Al Green’s CD playing in an endless loop;

Fresh pine tree, wreaths and garland;

Gingerbread houses to decorate;

Roaring fire;

Brined turkey (I’m a fabulous cook!) with cranberry dressing;

Sweet potato casserole topped with nicely toasted marshmallows;

All (and I do mean all) the trimmings;

Pumpkin pie;

Pecan pie;

Hot chocolate with (you guessed it!) tiny marshmallows and crème de menthe; and

A viewing of
Home Alone.

So, anyway, please let me know that you’re safe and that there were some marshmallows involved in your Christmas Day experience. And I hope that next Christmas is everything you dream it will be.

Love from Talia

January 3

Dear Talia—

The painting is incredible. So was your letter.
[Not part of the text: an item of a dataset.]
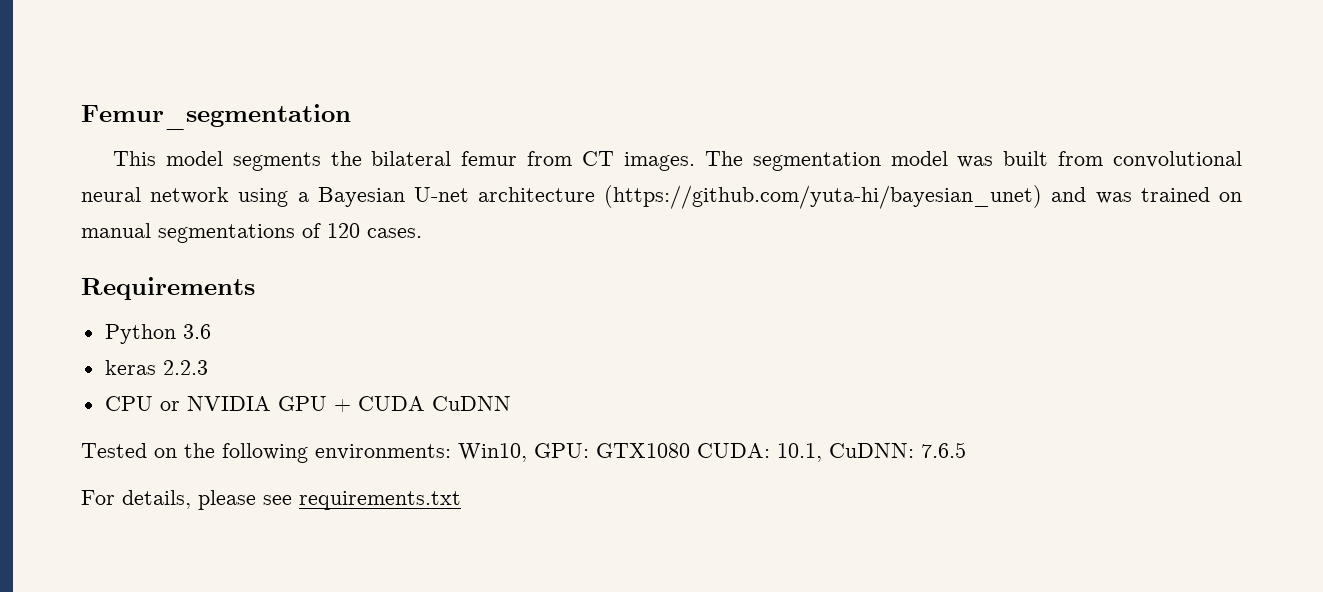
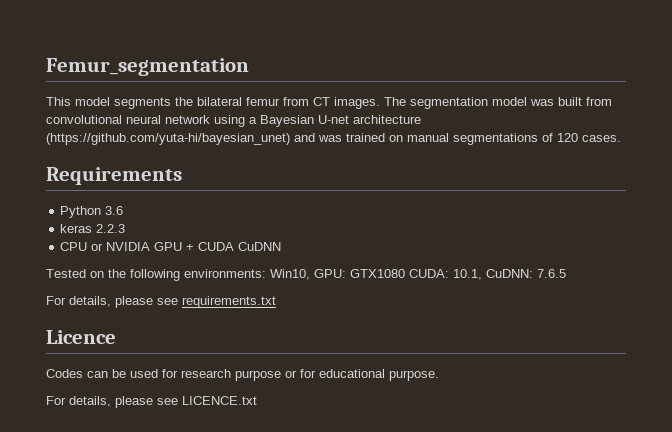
(461, 500) none -> [46,330,116,344] [46,369,439,381] [46,396,257,408] // Licence // Codes can be used for research purpose or for educational purpose. // For details, please see LICENCE.txt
They were the best parts of my Christmas Day.

All I can say is—thank you.

Wishing you a wonderful New Year,

Tony

P.S. There was a tiny marshmallow sliver on my sweet potatoes, and the turkey was quite edible, so fear not.

P.P.S. I hope Paul appreciates how special his Christmas was.

January 17

Dear Tony—

Paul reports that his Christmas Day with his family in L.A. was lovely. I, meanwhile, had a great holiday here in NYC with my sister and friends. Paul and I are on a “break,” which means that we are reevaluating our relationship and whether we want to move in together or go our separate ways. I have never been on a “break” before, so I have no idea how this will turn out.

Oh, and before I forget to mention it—don’t think that I haven’t noticed the way you always dodge my questions about your experience in Afghanistan. Is it that I don’t have the appropriate security clearance?

I’ve decided to try you on something new—habanero potato chips! The store clerk had to use tongs to put them into the shopping bag, so I think they should be perfect for you!